The underside of my arm presses against the hot steel and I quickly pull it away, biting my tongue to keep from crying out as I clutch the burned limb to my chest. More tears rush to my eyes and this time, I’m unable to hold them back. It’s too much. It’s all just so much too much.

I drop to the floor, crying as silently as possible as I try to take even breaths. The walls feel like they’re closing in on me and there’s an iron fist squeezing my lungs. I cover my mouth with a tight hand to muffle the sound of my sobs.

There’s no need for my parents to see me like this. I doubt my mother would care much right now, but my dad would worry about me. I can’t make this all about me.

It takes me several long minutes to calm down and breathe somewhat evenly again. Minutes in which it felt like I was dying, but this is nothing new. I had small little attacks like this since I was a kid. It’s nothing. I brush it off with one last staggering breath and get to my feet.

When I finally emerge from the kitchen with the finished plates, my long burn hidden underneath my sleeve, my parents are conversing casually. I’m glad they didn’t notice how long I took to bring them their food.

“There you go,” I say as I return a second time carrying my own plate.
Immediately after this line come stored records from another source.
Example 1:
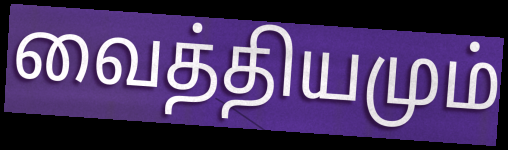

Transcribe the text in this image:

வைத்தியமும்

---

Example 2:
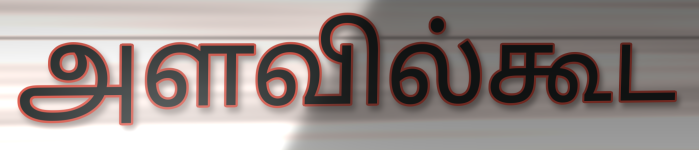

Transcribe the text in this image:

அளவில்கூட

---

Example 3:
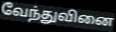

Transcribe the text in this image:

வேந்துவினை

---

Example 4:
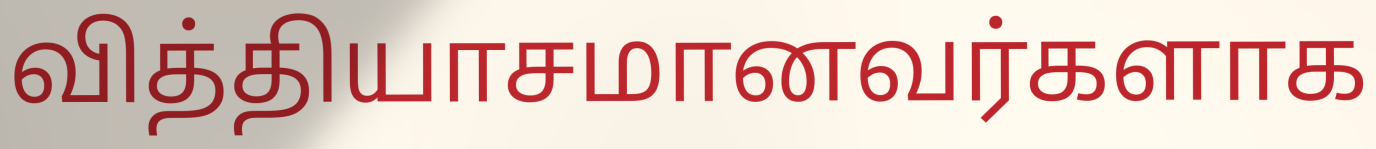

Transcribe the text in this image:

வித்தியாசமானவர்களாக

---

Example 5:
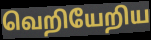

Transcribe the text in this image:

வெறியேறிய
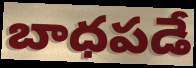
బాధపడే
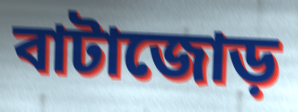
বাটাজোড়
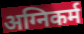
अग्निकर्म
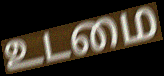
உடமை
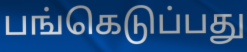
பங்கெடுப்பது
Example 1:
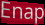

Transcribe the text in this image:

Enap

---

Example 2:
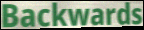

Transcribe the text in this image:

Backwards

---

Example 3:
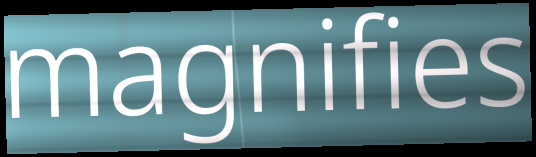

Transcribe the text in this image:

magnifies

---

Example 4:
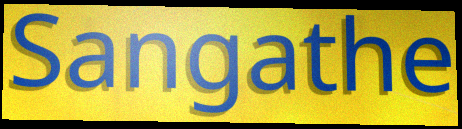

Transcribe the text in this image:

Sangathe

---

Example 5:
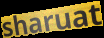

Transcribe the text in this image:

sharuat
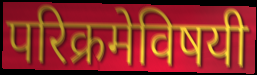
परिक्रमेविषयी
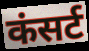
कंसर्ट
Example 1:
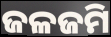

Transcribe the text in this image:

ଜଳଜମି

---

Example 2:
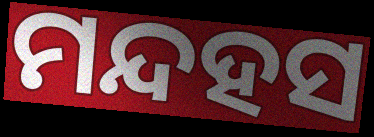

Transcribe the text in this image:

ମନ୍ଦହସ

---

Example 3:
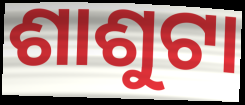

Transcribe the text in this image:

ଶାଶୁଟା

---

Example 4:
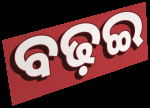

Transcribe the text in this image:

ବଢ଼ଇ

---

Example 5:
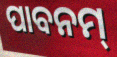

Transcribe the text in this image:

ପାବନମ୍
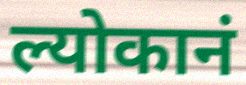
ल्योकानं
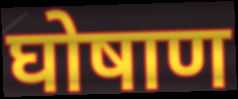
घोषाण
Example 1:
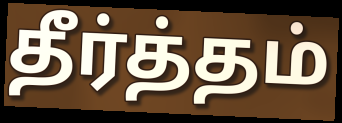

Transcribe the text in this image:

தீர்த்தம்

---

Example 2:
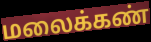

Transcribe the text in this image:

மலைக்கண்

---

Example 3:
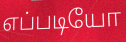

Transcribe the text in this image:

எப்படியோ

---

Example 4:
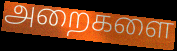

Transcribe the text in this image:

அறைகளை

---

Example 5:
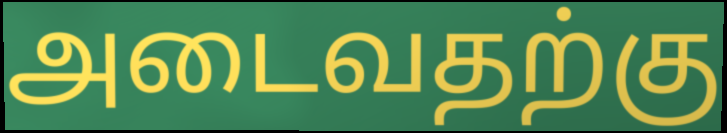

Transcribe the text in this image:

அடைவதற்கு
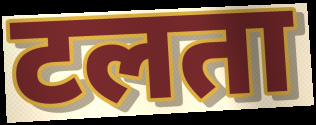
टलता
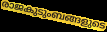
രാജകുടുംബങ്ങളുടെ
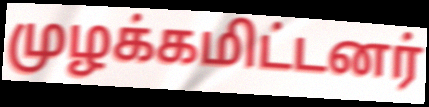
முழக்கமிட்டனர்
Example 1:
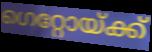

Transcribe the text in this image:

ഗെറ്റോയ്ക്ക്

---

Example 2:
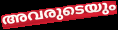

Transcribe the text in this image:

അവരുടെയും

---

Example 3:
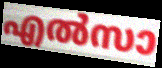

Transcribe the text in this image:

എൽസാ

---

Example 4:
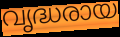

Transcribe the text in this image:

വൃദ്ധരായ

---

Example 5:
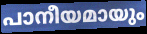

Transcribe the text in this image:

പാനീയമായും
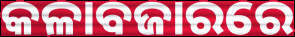
କଳାବଜାରରେ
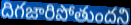
దిగజారిపోతుందని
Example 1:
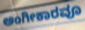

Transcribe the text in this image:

ಅಂಗೀಕಾರವೂ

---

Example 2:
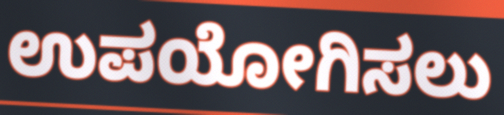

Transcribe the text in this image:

ಉಪಯೋಗಿಸಲು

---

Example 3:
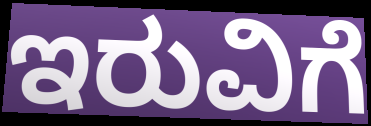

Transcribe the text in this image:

ಇರುವಿಗೆ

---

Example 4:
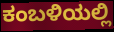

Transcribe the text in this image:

ಕಂಬಳಿಯಲ್ಲಿ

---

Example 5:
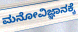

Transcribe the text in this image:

ಮನೋವಿಜ್ಞಾನಕ್ಕೆ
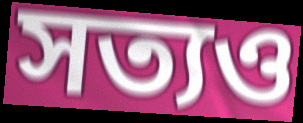
সত্যও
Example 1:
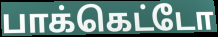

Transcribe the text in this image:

பாக்கெட்டோ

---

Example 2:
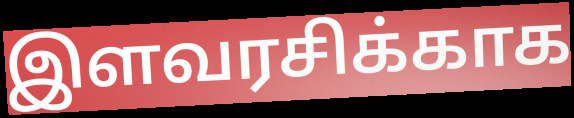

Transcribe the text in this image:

இளவரசிக்காக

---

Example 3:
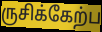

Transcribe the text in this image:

ருசிக்கேற்ப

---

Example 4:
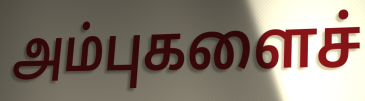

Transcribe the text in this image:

அம்புகளைச்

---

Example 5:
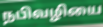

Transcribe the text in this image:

நபிவழியை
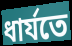
ধার্যতে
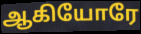
ஆகியோரே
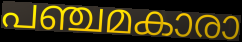
പഞ്ചമകാരാ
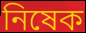
নিষেক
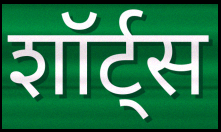
शॉर्ट्स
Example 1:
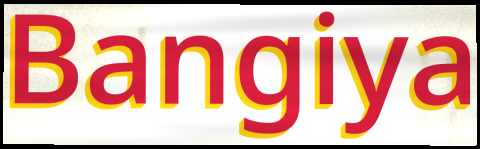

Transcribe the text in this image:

Bangiya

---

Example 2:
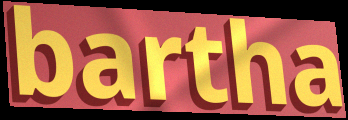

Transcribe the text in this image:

bartha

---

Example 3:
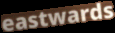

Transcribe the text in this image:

eastwards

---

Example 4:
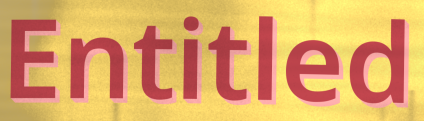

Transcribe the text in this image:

Entitled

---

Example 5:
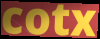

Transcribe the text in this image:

cotx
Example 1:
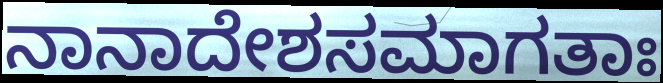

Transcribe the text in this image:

ನಾನಾದೇಶಸಮಾಗತಾಃ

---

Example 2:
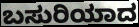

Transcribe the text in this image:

ಬಸುರಿಯಾದ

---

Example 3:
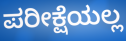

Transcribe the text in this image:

ಪರೀಕ್ಷೆಯಲ್ಲ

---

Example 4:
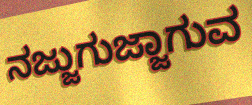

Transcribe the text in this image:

ನಜ್ಜುಗುಜ್ಜಾಗುವ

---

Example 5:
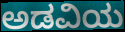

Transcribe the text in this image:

ಅಡವಿಯ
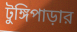
টুঙ্গিপাড়ার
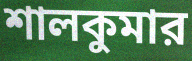
শালকুমার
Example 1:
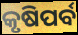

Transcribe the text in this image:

କୃଷିପର୍ବ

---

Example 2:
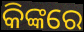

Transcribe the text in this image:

କିଙ୍କରେ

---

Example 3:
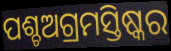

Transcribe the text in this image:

ପଶ୍ଚଅଗ୍ରମସ୍ତିଷ୍କର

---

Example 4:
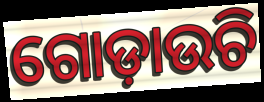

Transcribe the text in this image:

ଗୋଡ଼ାଉଚି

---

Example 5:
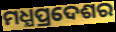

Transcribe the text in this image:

ମଧ୍ଯପ୍ରଦେଶର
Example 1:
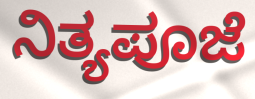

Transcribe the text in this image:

ನಿತ್ಯಪೂಜೆ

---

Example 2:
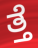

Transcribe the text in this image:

ತ್ತೆ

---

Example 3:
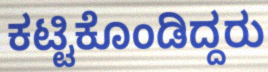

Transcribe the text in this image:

ಕಟ್ಟಿಕೊಂಡಿದ್ದರು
My dad smiles at me and immediately digs in, humming as he swallows the first bite.

“That’s delicious, honey. Thank you so much,” he says.

“Your father is right. It’s so good to have you back,” my mom adds, and I struggle to keep my small smile in place. Maybe we wouldn’t be here if I had only visited more often. Maybe my dad would’ve never had that heart attack and my mom wouldn’t have felt the need to relapse.

Throughout dinner, I barely say I word. It’s all I can do to keep forcing myself to eat. Luckily, my mother is in a talkative mood, so she and my dad don’t pay me much attention. Still, I see the way she rubs the inside of her elbow through her blouse and picks at her skin. It makes me sick to my stomach.

As soon as everyone swallowed their last bites, I get up from the table and hastily carry all the dirty dishes into the kitchen. I clean everything up quickly and transfer the leftovers into appropriate containers. Then I meet my parents in the living room again, eager to get out of here and pass out in my bed.

“So, you guys. The fridge is filled to the brim, and you have leftovers to get you at least through tomorrow. I’ll try to come over again soon. Call me if you need anything, okay?” I offer, already inching toward the exit.

“Of course, have a good night, honey,” my dad tells me. When I smile at him, my mother gets to her feet and throws her arms around me. I nearly pull a face at how she smells. A mix of smoke and dirt.

“Thank you for dinner, my dear. I’ll see you soon, yes?” she asks, keeping me at arm’s length.

I nod, smiling forcibly. “Sure, mom. Goodnight,” I tell her, pulling away. Then I go to the door and put on my shoes, so happy to finally get out of here that I nearly can’t tie the laces.

Just before I can leave, something happens though. The lights all turn off at the same time, leaving the entire house in darkness. For a second, everything is quiet, and I freeze where I am. Then, my mother starts screaming out of nowhere and I rush back into the living room, wearing one shoe.

I hurriedly turn on the flashlight of my phone to see my mom sitting on the floor with her back to the wall and her hands around her ears. Her eyes are flicking around the darkness almost frantically and she keeps screaming.